# Problem to solve
Below are the records. Transcribe them exactly.
Given data below:
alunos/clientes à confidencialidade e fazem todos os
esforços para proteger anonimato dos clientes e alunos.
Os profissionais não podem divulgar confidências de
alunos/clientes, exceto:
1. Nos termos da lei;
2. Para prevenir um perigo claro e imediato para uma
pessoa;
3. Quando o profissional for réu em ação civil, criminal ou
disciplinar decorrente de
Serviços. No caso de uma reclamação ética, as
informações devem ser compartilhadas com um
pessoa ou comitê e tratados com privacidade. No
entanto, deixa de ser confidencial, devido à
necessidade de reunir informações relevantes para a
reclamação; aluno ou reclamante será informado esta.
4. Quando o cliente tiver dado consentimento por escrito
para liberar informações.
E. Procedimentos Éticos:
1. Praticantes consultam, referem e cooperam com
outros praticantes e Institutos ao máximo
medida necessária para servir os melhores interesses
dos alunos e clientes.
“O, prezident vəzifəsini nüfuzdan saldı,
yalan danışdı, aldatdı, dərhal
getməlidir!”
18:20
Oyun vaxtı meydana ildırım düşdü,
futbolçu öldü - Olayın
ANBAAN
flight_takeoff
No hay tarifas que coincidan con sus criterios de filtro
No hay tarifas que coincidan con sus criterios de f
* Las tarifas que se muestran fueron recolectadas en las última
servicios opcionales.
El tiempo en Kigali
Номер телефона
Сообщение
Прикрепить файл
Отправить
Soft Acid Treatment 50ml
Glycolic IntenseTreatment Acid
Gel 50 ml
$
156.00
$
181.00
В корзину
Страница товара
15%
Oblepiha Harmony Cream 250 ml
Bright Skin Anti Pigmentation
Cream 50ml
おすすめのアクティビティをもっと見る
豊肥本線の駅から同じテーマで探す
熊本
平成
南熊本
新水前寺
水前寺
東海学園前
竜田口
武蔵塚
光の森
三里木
End of Given data.
# Reply
alunos/clientes à confidencialidade e fazem todos os
esforços para proteger anonimato dos clientes e alunos.
Os profissionais não podem divulgar confidências de
alunos/clientes, exceto:
1. Nos termos da lei;
2. Para prevenir um perigo claro e imediato para uma
pessoa;
3. Quando o profissional for réu em ação civil, criminal ou
disciplinar decorrente de
Serviços. No caso de uma reclamação ética, as
informações devem ser compartilhadas com um
pessoa ou comitê e tratados com privacidade. No
entanto, deixa de ser confidencial, devido à
necessidade de reunir informações relevantes para a
reclamação; aluno ou reclamante será informado esta.
4. Quando o cliente tiver dado consentimento por escrito
para liberar informações.
E. Procedimentos Éticos:
1. Praticantes consultam, referem e cooperam com
outros praticantes e Institutos ao máximo
medida necessária para servir os melhores interesses
dos alunos e clientes.
“O, prezident vəzifəsini nüfuzdan saldı,
yalan danışdı, aldatdı, dərhal
getməlidir!”
18:20
Oyun vaxtı meydana ildırım düşdü,
futbolçu öldü - Olayın
ANBAAN
flight_takeoff
No hay tarifas que coincidan con sus criterios de filtro
No hay tarifas que coincidan con sus criterios de f
* Las tarifas que se muestran fueron recolectadas en las última
servicios opcionales.
El tiempo en Kigali
Номер телефона
Сообщение
Прикрепить файл
Отправить
Soft Acid Treatment 50ml
Glycolic IntenseTreatment Acid
Gel 50 ml
$
156.00
$
181.00
В корзину
Страница товара
15%
Oblepiha Harmony Cream 250 ml
Bright Skin Anti Pigmentation
Cream 50ml
おすすめのアクティビティをもっと見る
豊肥本線の駅から同じテーマで探す
熊本
平成
南熊本
新水前寺
水前寺
東海学園前
竜田口
武蔵塚
光の森
三里木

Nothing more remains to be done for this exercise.